*PROBLEM*
Return each line of the data below that contains the string "Vicenç".

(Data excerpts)

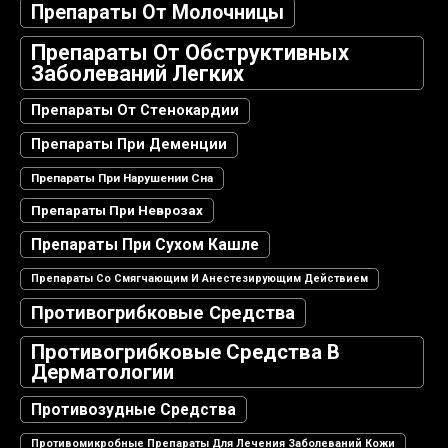
Препараты От Молочницы
Препараты От Обструктивных
Заболеваний Легких
Препараты От Стенокардии
Препараты При Деменции
Препараты При Нарушении Сна
Препараты При Неврозах
Препараты При Сухом Кашле
Препараты Со Смягчающим И Анестезирующим Действием
Противогрибковые Средства
Противогрибковые Средства В
Дерматологии
Противозудные Средства
Противомикробные Препараты Для Лечения Заболеваний Кожи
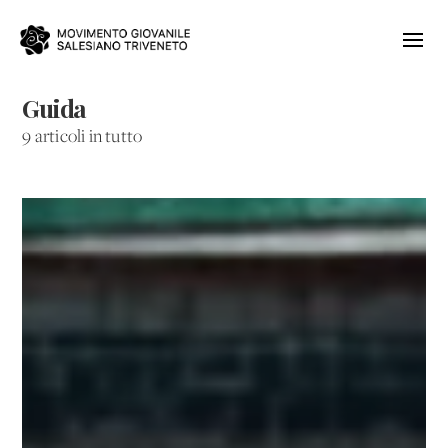
Guida
9 articoli in tutto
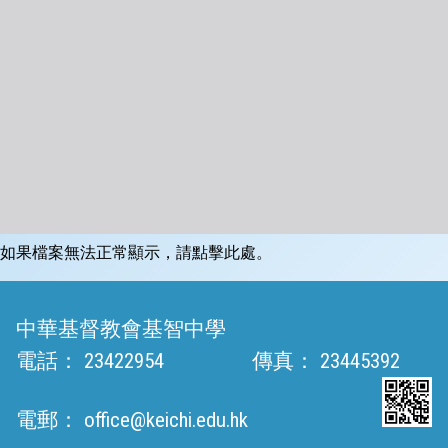
如果檔案無法正常顯示，請點擊此處。
中華基督教會基智中學
電話：
23422954
傳真：
23445392
電郵：
office@keichi.edu.hk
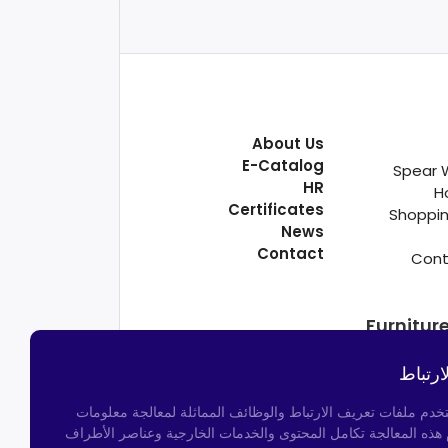
About Us
E-Catalog
Spear 
HR
H
Certificates
Shoppin
News
Contact
Cont
Furnitur
ارتباط
تخدم ملفات تعريف الارتباط والوظائف المماثلة لمعالجة معلومات
م هذه المعالجة تكامل المحتوى والخدمات الخارجية وعناصر الأطراف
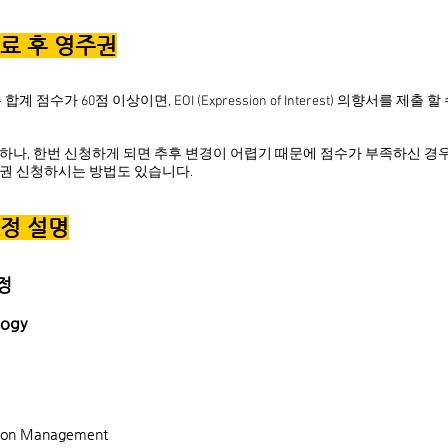
수료 후 영주권
점수가 60점 이상이면, EOI (Expression of Interest) 의향서를 제
능하나, 한번 신청하게 되면 추후 변경이 어렵기 때문에 점수가 부족하신 경
권 신청하시는 방법도 있습니다.
과정 설명
정
logy
tion Management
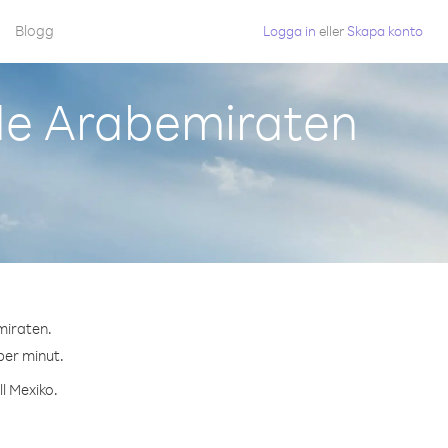
Blogg
Logga in
eller
Skapa konto
de Arabemiraten
miraten.
per minut.
l Mexiko.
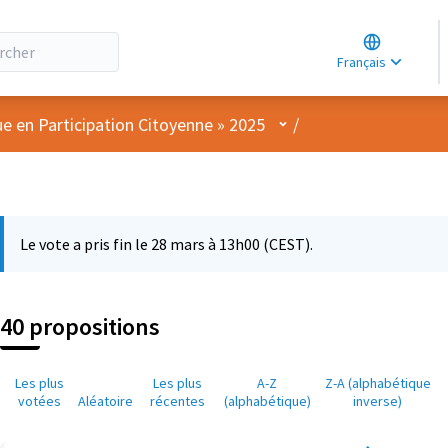
Choose lang
Choisir la la
Français
Elegir el idi
Menu utilisateur
ue en Participation Citoyenne » 2025
/
Le vote a pris fin le 28 mars à 13h00 (CEST).
40 propositions
Les plus
Les plus
A-Z
Z-A (alphabétique
votées
Aléatoire
récentes
(alphabétique)
inverse)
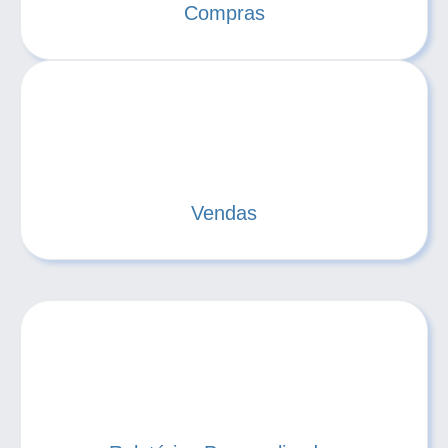
Compras
Vendas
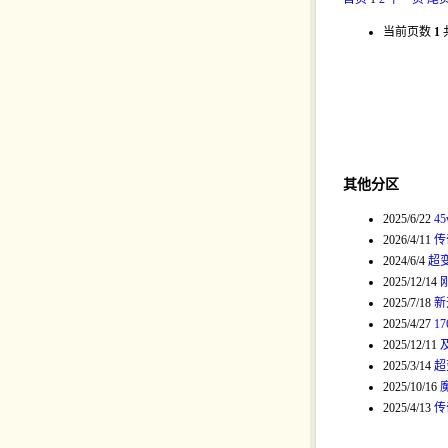
当前页数
1
其他分区
2025/6/22
4
2026/4/11
传
2024/6/4
超
2025/12/14
2025/7/18
新
2025/4/27
1
2025/12/11
2025/3/14
超
2025/10/16
2025/4/13
传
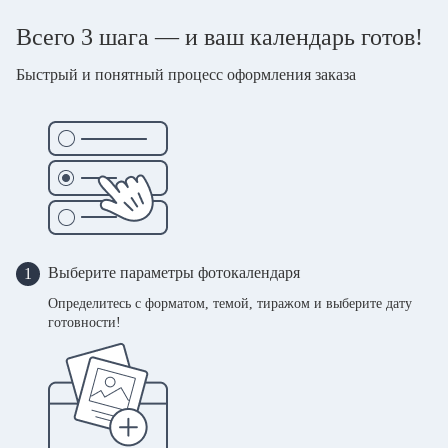
Всего 3 шага — и ваш календарь готов!
Быстрый и понятный процесс оформления заказа
Выберите параметры фотокалендаря
1
Определитесь с форматом, темой, тиражом и выберите дату
готовности!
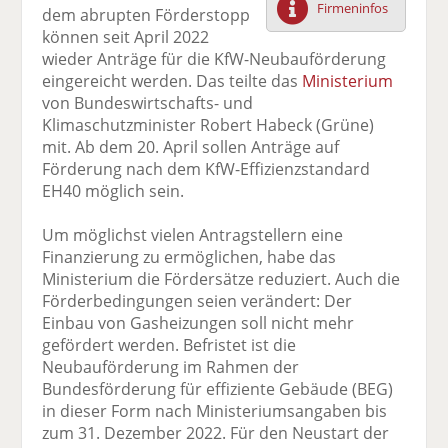
Firmeninfos
dem abrupten Förderstopp
F
tt
Li
E
ck
können seit April 2022
ac
er
n
m
e
wieder Anträge für die KfW-Neubauförderung
e
n
k
ai
n
eingereicht werden. Das teilte das
Ministerium
b
e
l
von Bundeswirtschafts- und
o
di
v
Klimaschutzminister Robert Habeck (Grüne)
o
n
er
mit. Ab dem 20. April sollen Anträge auf
k
te
se
Förderung nach dem KfW-Effizienzstandard
te
il
n
EH40 möglich sein.
il
e
d
e
n
e
Um möglichst vielen Antragstellern eine
n
n
Finanzierung zu ermöglichen, habe das
Ministerium die Fördersätze reduziert. Auch die
Förderbedingungen seien verändert: Der
Einbau von Gasheizungen soll nicht mehr
gefördert werden. Befristet ist die
Neubauförderung im Rahmen der
Bundesförderung für effiziente Gebäude (BEG)
in dieser Form nach Ministeriumsangaben bis
zum 31. Dezember 2022. Für den Neustart der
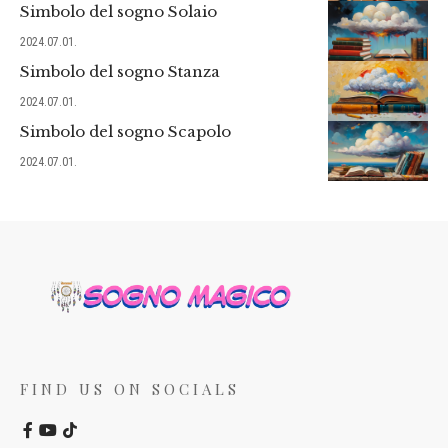
Simbolo del sogno Solaio
2024.07.01.
Simbolo del sogno Stanza
2024.07.01.
Simbolo del sogno Scapolo
2024.07.01.
FIND US ON SOCIALS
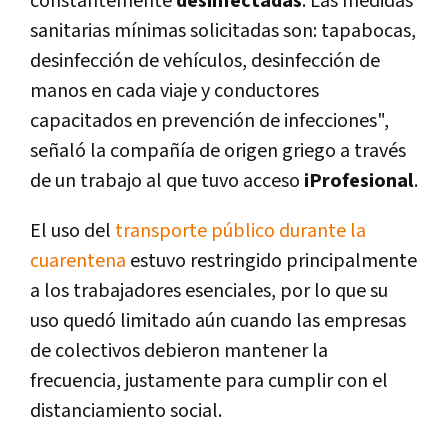
constantemente
desinfectadas
. Las medidas
sanitarias mínimas solicitadas son: tapabocas,
desinfección de vehículos, desinfección de
manos en cada viaje y conductores
capacitados en prevención de infecciones",
señaló la compañía de origen griego a través
de un trabajo al que tuvo acceso
iProfesional
.
El uso del
transporte público durante la
cuarentena
estuvo restringido principalmente
a los trabajadores esenciales, por lo que su
uso quedó limitado aún cuando las empresas
de colectivos debieron mantener la
frecuencia, justamente para cumplir con el
distanciamiento social.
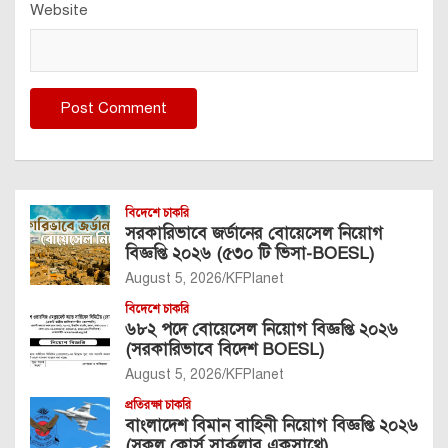
Website
বিদেশে চাকরি
সরকারিভাবে জর্ডানের বোয়েসেল নিয়োগ
বিজ্ঞপ্তি ২০২৬ (৫৩০ টি ভিসা-BOESL)
August 5, 2026
KFPlanet
বিদেশে চাকরি
৬৮২ পদে বোয়েসেল নিয়োগ বিজ্ঞপ্তি ২০২৬
(সরকারিভাবে বিদেশ BOESL)
August 5, 2026
KFPlanet
প্রতিরক্ষা চাকরি
বাংলাদেশ বিমান বাহিনী নিয়োগ বিজ্ঞপ্তি ২০২৬
(সকল কোর্স সার্কুলার একসাথে)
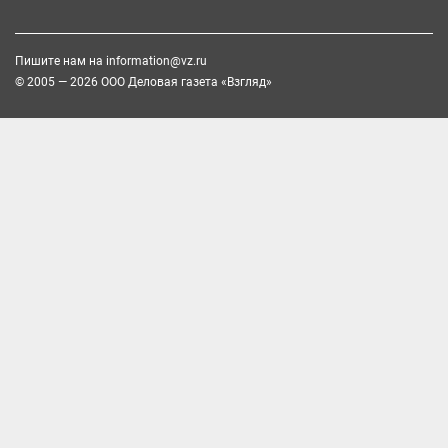
Пишите нам на
information@vz.ru
© 2005 — 2026 ООО Деловая газета «Взгляд»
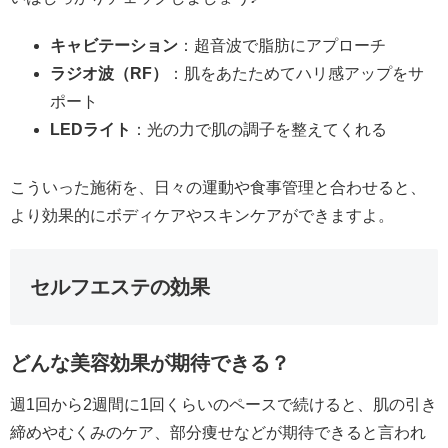
キャビテーション
：超音波で脂肪にアプローチ
ラジオ波（RF）
：肌をあたためてハリ感アップをサ
ポート
LEDライト
：光の力で肌の調子を整えてくれる
こういった施術を、日々の運動や食事管理と合わせると、
より効果的にボディケアやスキンケアができますよ。
セルフエステの効果
どんな美容効果が期待できる？
週1回から2週間に1回くらいのペースで続けると、肌の引き
締めやむくみのケア、部分痩せなどが期待できると言われ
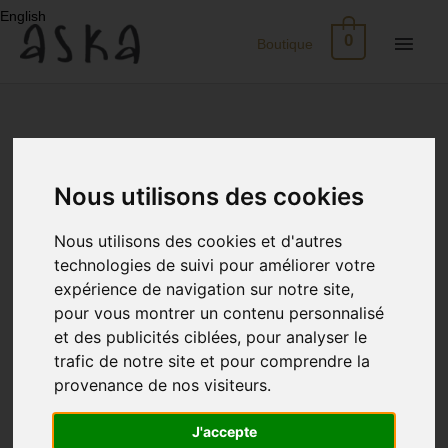
Aller
English
au
Men
0
Boutique
contenu
princ
Nouveau
Eco-
Print
Nous utilisons des cookies
Nous utilisons des cookies et d'autres
Robes
technologies de suivi pour améliorer votre
expérience de navigation sur notre site,
Soie
pour vous montrer un contenu personnalisé
et des publicités ciblées, pour analyser le
Jupes
trafic de notre site et pour comprendre la
provenance de nos visiteurs.
Tops
J'accepte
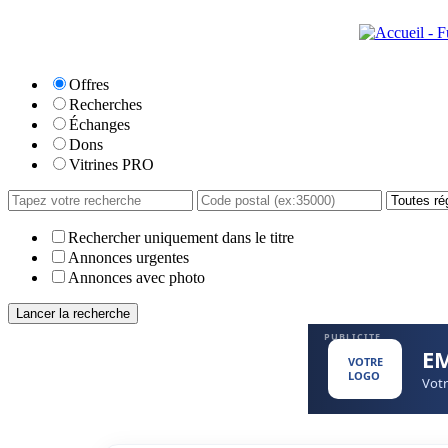
Offres
Recherches
Échanges
Dons
Vitrines PRO
Rechercher uniquement dans le titre
Annonces urgentes
Annonces avec photo
PUBLICITE
E
VOTRE
LOGO
Votr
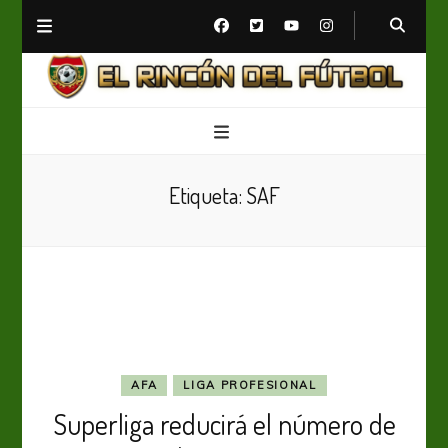
El Rincón del Fútbol
Diario digital de Fútbol
Etiqueta:
SAF
AFA
LIGA PROFESIONAL
Superliga reducirá el número de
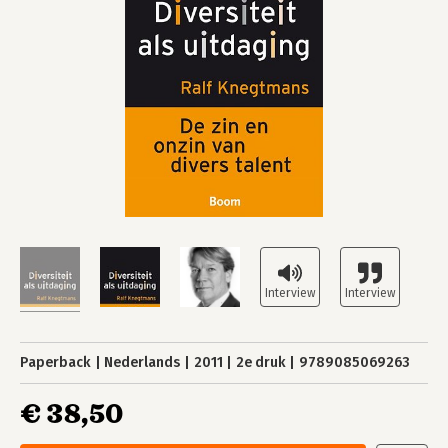
Paperback
Nederlands
2011
2e druk
9789085069263
€ 38,50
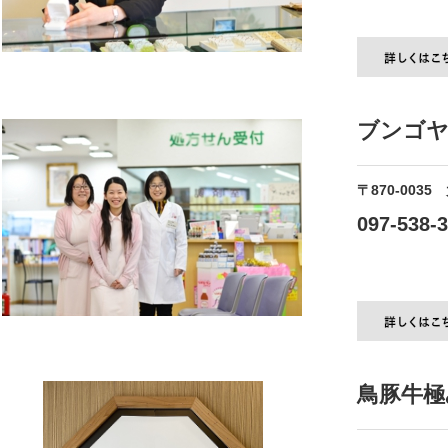
ブンゴヤ
〒870-0035
097-538-
鳥豚牛極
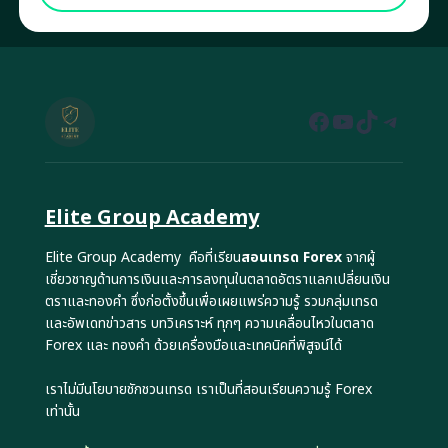
Facebook
YouTube
TikTok
Teleg
Elite Group Academy
Elite Group Academy คือที่เรียน
สอนเทรด Forex
จากผู้
เชี่ยวชาญด้านการเงินและการลงทุนในตลาดอัตราแลกเปลี่ยนเงิน
ตราและทองคำ ซึ่งก่อตั้งขึ้นเพื่อเผยแพร่ความรู้ รวมกลุ่มเทรด
และอัพเดทข่าวสาร บทวิเคราะห์ ทุกๆ ความเคลื่อนไหวในตลาด
Forex และ ทองคำ ด้วยเครื่องมือและเทคนิคที่พิสูจน์ได้
เราไม่มีนโยบายชักชวนเทรด เราเป็นที่สอนเรียนความรู้ Forex
เท่านั้น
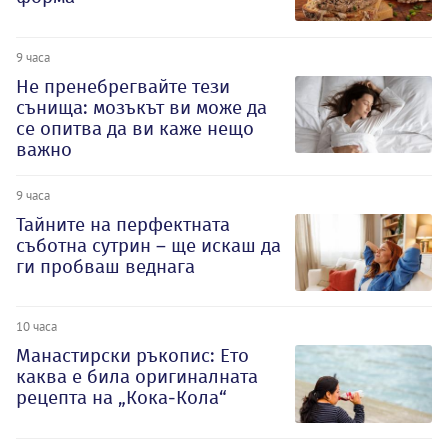
9 часа
Не пренебрегвайте тези
сънища: мозъкът ви може да
се опитва да ви каже нещо
важно
9 часа
Тайните на перфектната
съботна сутрин – ще искаш да
ги пробваш веднага
10 часа
Манастирски ръкопис: Ето
каква е била оригиналната
рецепта на „Кока-Кола“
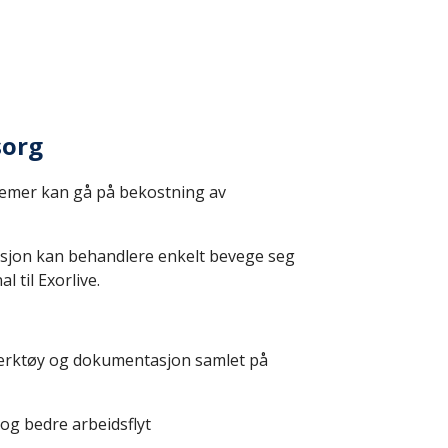
sorg
temer kan gå på bekostning av
sjon kan behandlere enkelt bevege seg
l til Exorlive.
verktøy og dokumentasjon samlet på
og bedre arbeidsflyt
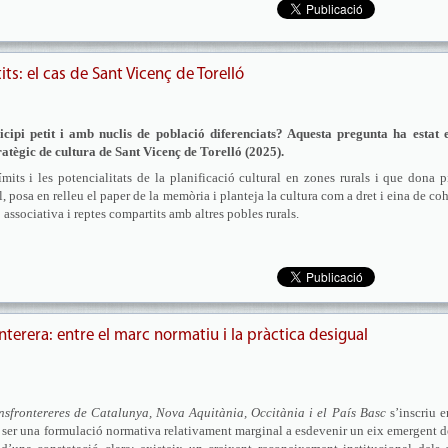
its: el cas de Sant Vicenç de Torelló
cipi petit i amb nuclis de població diferenciats? Aquesta pregunta ha estat el
ratègic de cultura de Sant Vicenç de Torelló (2025).
its i les potencialitats de la planificació cultural en zones rurals i que dona p
 posa en relleu el paper de la memòria i planteja la cultura com a dret i eina de co
ó associativa i reptes compartits amb altres pobles rurals.
nterera: entre el marc normatiu i la pràctica desigual
ransfrontereres de Catalunya, Nova Aquitània, Occitània i el País Basc
s’inscriu 
e ser una formulació normativa relativament marginal a esdevenir un eix emergent d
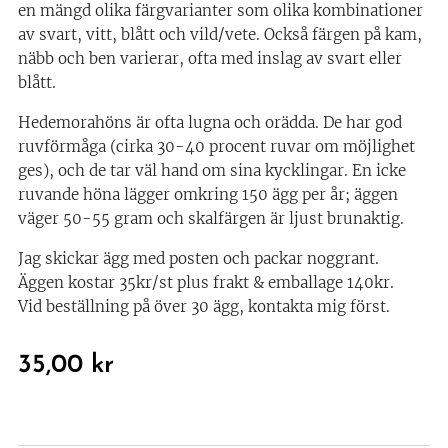
en mängd olika färgvarianter som olika kombinationer
av svart, vitt, blått och vild/vete. Också färgen på kam,
näbb och ben varierar, ofta med inslag av svart eller
blått.
Hedemorahöns är ofta lugna och orädda. De har god
ruvförmåga (cirka 30-40 procent ruvar om möjlighet
ges), och de tar väl hand om sina kycklingar. En icke
ruvande höna lägger omkring 150 ägg per år; äggen
väger 50-55 gram och skalfärgen är ljust brunaktig.
Jag skickar ägg med posten och packar noggrant.
Äggen kostar 35kr/st plus frakt & emballage 140kr.
Vid beställning på över 30 ägg, kontakta mig först.
35,00
kr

*ANSWER AREA*
its: el cas de Sant Vicenç de Torelló
ratègic de cultura de Sant Vicenç de Torelló (2025).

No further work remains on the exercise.